Select every line of the material that contains the string "values" and copy those lines; the match is case-sensitive.

DATA SECTION Start Marker

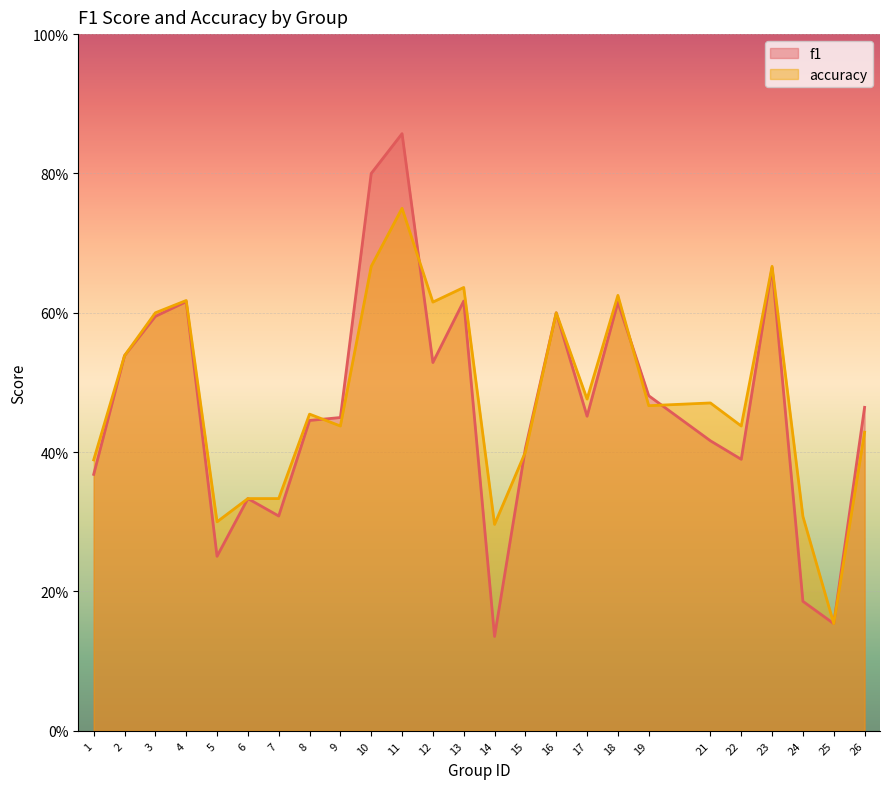

What is the sum of the accuracy values at 26 and 14?

0.7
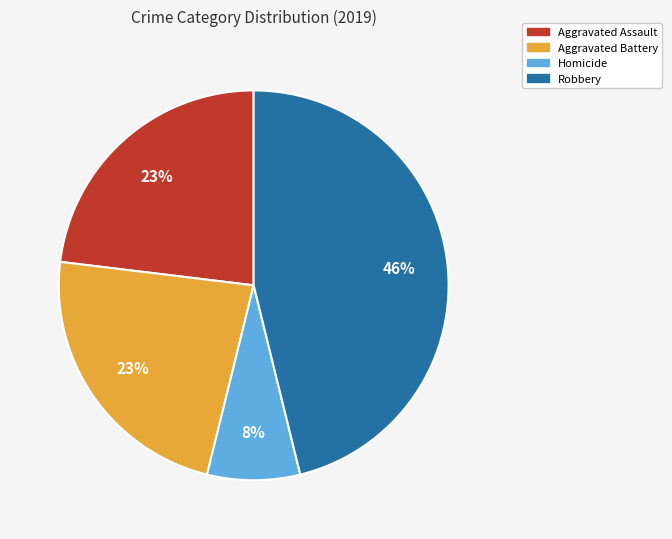

To the nearest percent, what is the difference between the largest and smallest slice percentages?

38%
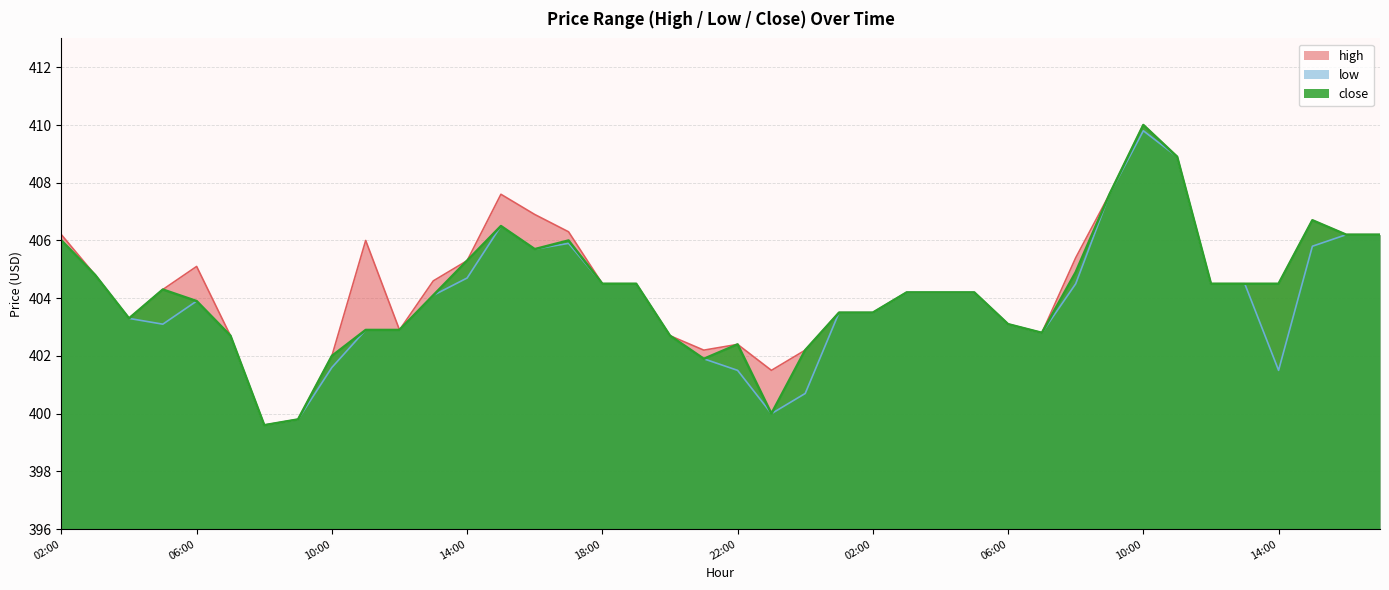

Which series has the largest range (max minus min)?

high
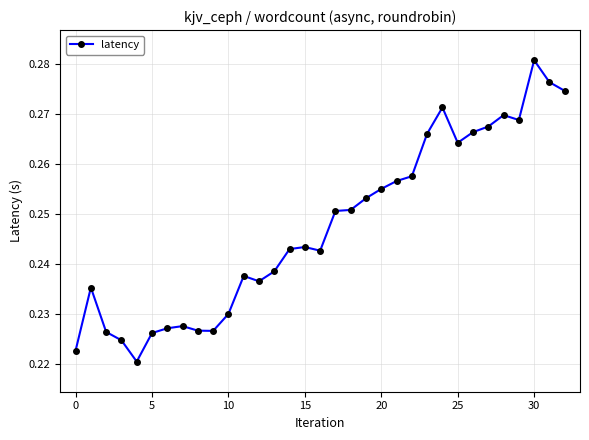

What is the sum of all values?

8.2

DATA SECTION End Marker

### TASK SOLUTION
What is the sum of the accuracy values at 26 and 14?
What is the sum of all values?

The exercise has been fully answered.